EyePoint Pharmaceuticals’ Yutiq for Posterior Segment Uveitis to be Presented at the 2018 ARVO Annual Meeting

EyePoint Pharmaceuticals announced that two abstracts supporting the company’s Yutiq (fluocinolone acetonide intravitreal implant) 0.18 mg 3-year micro-insert for noninfectious posterior segment uveitis have been accepted for presentation at the Association for Research in Vision and Ophthalmology (ARVO) 2018 Annual Meeting being held in Honolulu, Hawaii, from April 29 – May 3, 2018.

• The abstract accepted for a paper presentation is titled “Safety and Efficacy of an intravitreal 0.18 mg fluocinolone acetonide insert (FAi) for the treatment of non-infectious posterior segment uveitis (NIPU) – pooled results of two phase 3 trials”. The data will be presented by Eric Suhler, M.D., Casey Eye Institute-OHSU and VA Portland HCS, Portland, Oregon, during the session titled: “Advances in Clinical Therapeutics for Uveitis” on Thursday, May 3, 2018, from 12:00 p.m. to 12:15 p.m. HST.
• The abstract accepted for a poster presentation is titled “Controlling Posterior Segment Uveitic Recurrences: Results from a Phase 3 Study of 0.18 mg fluocinolone acetonide insert (FAi) in subjects with chronic non-infectious uveitis affecting the posterior segment”. The data will be presented by Quan Nguyen, M.D., Byers Eye Institute, Stanford University, Palo Alto, California, during the session titled “Uveitis and Scleritis: Therapeutics” on Sunday, April 29, 2018, from 1:00 p.m. to 2:45 p.m.

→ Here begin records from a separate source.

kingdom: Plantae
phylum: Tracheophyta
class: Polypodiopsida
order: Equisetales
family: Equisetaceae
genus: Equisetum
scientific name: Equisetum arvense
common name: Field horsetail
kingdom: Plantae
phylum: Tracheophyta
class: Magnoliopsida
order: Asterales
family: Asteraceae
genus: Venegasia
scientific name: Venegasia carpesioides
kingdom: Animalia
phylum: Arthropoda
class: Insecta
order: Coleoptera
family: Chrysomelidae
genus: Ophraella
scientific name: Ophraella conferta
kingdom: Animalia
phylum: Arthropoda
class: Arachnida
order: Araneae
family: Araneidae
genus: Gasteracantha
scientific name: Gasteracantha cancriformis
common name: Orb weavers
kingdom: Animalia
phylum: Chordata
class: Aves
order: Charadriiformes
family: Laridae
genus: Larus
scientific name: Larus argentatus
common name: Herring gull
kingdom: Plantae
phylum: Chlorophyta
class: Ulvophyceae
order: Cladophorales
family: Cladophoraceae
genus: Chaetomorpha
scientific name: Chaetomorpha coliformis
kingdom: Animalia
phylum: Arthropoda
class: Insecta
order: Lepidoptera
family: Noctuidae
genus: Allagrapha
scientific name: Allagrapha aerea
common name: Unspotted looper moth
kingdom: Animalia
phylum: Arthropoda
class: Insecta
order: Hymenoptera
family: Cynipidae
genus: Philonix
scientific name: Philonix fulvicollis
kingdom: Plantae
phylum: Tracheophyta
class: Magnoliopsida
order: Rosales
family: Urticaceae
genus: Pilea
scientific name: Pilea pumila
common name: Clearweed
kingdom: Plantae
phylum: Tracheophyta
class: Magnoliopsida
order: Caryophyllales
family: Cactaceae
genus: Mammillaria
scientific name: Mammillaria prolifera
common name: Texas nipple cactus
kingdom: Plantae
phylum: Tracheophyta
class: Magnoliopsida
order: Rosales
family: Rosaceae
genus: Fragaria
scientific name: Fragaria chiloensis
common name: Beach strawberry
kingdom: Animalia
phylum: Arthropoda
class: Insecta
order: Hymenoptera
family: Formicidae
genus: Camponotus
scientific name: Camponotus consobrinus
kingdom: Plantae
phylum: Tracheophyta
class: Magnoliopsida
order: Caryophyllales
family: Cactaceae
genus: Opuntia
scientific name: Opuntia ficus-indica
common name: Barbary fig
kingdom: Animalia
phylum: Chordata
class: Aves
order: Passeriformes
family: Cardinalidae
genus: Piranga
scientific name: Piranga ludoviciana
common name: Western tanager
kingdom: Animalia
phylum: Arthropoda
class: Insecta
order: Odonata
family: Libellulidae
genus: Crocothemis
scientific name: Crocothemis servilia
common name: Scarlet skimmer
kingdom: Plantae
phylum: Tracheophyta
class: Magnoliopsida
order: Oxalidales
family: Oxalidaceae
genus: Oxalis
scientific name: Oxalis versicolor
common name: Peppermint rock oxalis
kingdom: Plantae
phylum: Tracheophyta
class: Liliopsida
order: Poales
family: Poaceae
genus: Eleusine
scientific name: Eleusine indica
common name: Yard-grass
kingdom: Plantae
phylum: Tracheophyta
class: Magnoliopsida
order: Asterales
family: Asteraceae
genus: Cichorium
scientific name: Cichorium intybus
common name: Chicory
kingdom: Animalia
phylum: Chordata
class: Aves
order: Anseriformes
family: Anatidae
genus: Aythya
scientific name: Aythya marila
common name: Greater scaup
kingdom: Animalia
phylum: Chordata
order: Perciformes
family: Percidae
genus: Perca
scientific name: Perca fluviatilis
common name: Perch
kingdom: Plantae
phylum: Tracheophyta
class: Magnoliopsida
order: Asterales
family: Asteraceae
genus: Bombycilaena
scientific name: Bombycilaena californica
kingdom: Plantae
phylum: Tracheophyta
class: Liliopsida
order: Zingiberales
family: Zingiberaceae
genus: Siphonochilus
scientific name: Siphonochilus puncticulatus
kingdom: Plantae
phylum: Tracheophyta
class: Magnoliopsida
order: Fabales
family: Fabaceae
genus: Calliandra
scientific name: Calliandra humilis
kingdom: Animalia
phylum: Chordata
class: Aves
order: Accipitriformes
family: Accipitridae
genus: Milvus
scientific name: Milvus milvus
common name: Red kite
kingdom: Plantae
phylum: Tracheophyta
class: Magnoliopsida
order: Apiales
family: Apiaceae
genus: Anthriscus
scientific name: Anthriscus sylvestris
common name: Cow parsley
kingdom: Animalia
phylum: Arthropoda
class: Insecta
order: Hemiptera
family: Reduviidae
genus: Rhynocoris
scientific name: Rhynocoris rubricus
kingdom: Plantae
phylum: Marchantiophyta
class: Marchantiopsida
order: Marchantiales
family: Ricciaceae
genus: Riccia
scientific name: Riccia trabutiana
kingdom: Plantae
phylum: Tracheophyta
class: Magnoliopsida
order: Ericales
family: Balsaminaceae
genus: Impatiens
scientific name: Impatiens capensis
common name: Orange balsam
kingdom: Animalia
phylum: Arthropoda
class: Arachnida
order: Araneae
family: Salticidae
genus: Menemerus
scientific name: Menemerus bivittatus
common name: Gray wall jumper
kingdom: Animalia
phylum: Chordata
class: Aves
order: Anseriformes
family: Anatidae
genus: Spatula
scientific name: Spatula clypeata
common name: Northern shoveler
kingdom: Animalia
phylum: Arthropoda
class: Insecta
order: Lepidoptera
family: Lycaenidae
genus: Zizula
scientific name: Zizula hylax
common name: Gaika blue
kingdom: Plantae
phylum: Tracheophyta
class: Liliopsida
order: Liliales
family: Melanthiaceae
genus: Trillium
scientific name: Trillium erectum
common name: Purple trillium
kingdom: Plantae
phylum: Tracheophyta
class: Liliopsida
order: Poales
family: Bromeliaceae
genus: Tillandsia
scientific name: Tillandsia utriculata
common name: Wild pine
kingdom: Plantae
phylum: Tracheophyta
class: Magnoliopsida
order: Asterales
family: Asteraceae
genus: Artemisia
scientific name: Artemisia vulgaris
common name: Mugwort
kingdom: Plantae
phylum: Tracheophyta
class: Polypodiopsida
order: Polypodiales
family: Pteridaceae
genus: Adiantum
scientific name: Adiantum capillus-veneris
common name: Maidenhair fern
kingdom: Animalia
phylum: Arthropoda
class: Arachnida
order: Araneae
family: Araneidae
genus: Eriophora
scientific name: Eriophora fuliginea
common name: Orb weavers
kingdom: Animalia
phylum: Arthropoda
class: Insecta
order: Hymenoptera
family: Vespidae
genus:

HST.

“ARVO is one of the most important ophthalmology conferences of the year and we are extremely pleased that data from our Yutiq phase 3 studies has been selected for presentations at ARVO and we look forward to sharing the data with retinal and uveitis specialists,” commented Nancy Lurker, President and Chief Executive Officer. “Our NDA for Yutiq for the treatment of noninfectious posterior segment uveitis is currently under review by the FDA with a PDUFA date of November 5, 2018. We believe that, if approved, Yutiq has the potential to become an important new treatment option for the thousands of patients suffering from this disease, which is the third leading cause of blindness.”